Although Rubashkin was not the owner of Agriprocessors, Reade found that he was the person in charge of operations and “exercised significant decision-making authority in the hatching and execution of the fraudulent scheme. He directed subordinate employees on the manner and means of committing bank fraud, money laundering and harboring. … He himself rarely, if ever, drafted the false documents necessary to commit and conceal the bank fraud. These tasks were left to lower-level employees.

"Similarly, he directed [employees] to maintain Agriprocessors’ harboring of undocumented workers. The evidence shows that defendant made it a point to remove himself from the details of the harboring scheme. Defendant also had sufficient control to direct his subordinate employees to adjusted their behavior over time to continue concealing and perpetrating the fraud and harboring as it snowballed into a larger and more complicated scheme. … Defendant’s degree of control and authority was close to absolute. He told his employees when, where and how to commit the various crimes. In light of the foregoing analysis, the court finds that defendant was an organizer or leader of a criminal activity that involved five or more participants or was otherwise extensive.”
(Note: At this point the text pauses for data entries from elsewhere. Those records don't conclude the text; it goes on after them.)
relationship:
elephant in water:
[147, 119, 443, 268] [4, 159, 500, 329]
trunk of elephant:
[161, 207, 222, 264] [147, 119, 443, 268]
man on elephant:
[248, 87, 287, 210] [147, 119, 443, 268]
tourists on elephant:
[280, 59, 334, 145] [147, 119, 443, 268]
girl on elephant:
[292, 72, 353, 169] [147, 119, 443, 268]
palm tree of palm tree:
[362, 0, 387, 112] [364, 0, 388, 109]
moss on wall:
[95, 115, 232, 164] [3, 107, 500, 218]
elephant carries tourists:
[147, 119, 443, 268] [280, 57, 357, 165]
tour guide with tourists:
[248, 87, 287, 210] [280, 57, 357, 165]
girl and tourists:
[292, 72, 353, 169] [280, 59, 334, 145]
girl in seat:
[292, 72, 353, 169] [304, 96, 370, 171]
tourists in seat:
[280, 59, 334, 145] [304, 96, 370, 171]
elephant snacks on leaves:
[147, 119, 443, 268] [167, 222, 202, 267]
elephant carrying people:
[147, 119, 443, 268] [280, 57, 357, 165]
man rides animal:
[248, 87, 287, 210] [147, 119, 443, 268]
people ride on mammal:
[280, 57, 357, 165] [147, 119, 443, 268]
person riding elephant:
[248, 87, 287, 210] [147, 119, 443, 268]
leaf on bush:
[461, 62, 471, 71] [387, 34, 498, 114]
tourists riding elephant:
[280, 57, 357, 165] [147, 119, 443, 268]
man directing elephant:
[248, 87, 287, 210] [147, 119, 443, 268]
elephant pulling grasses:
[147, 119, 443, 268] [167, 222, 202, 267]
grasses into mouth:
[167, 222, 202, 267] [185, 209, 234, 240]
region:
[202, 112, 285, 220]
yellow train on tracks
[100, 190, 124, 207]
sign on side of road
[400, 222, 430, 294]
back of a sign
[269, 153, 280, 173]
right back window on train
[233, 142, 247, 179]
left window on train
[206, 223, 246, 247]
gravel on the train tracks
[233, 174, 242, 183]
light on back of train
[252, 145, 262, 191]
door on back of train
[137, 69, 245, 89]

An attorney for Rubashkin, Alyza Lewin, said her client was "never given a full and fair opportunity to address and defend himself against the immigration allegations in the federal case. The judge refused to allow testimony he wished to present that would have enabled the jury to hear the full story. In a subsequent state case that dealt with employment issues, he was given the opportunity to present his full case and was acquitted by the jury."

Reade wrote also that Rubashkin “lied at trial under oath” and that his “lies were willful … [and] material because they related directly to the nature of his involvement in the offenses of conviction.”

For instance, she said he lied when he claimed never to have asked an employee to create bills of lading to match false invoices – directly contradicting the testimony of the employee and the fake invoices and bills of lading introduced into evidence.

“The defendant’s testimony on this matter is incredible,” the judge wrote. “By perjuring himself at trial, defendant willfully obstructed or impeded … the administration of justice.”

“The defendant’s obstructive conduct in the instant action was more excessive than that involved in a typical financial crime case …,” Reade said.

And she rejected the pleas of Rubashkins’ lawyers who said his charitable and civic work, as well as the fact that he has an autistic 16-year-old son, should be mitigating factors.

“Like most human beings, defendant’s character includes good traits and bad traits,” she wrote. “In light of defendant’s character as a whole, the court finds that his charitable and civic nature does not warrant [leniency]. Additionally, it is entirely possible that a number of defendant’s charitable deeds were funded with proceeds from his crimes. It is far easier to be generous with someone else’s money instead of one’s own.”

Regarding his autistic son, Reade said the child is fortunate to have a “loving and competent mother as well as an extremely tight-knit, supportive extended family, all of whom are obviously devoted to him and accustomed to working with him.”

The judge also rejected the defense claims that Rubashkin suffered from depression that “impaired his judgment,” saying the assertion was “unsupported by any credible and independent physician.”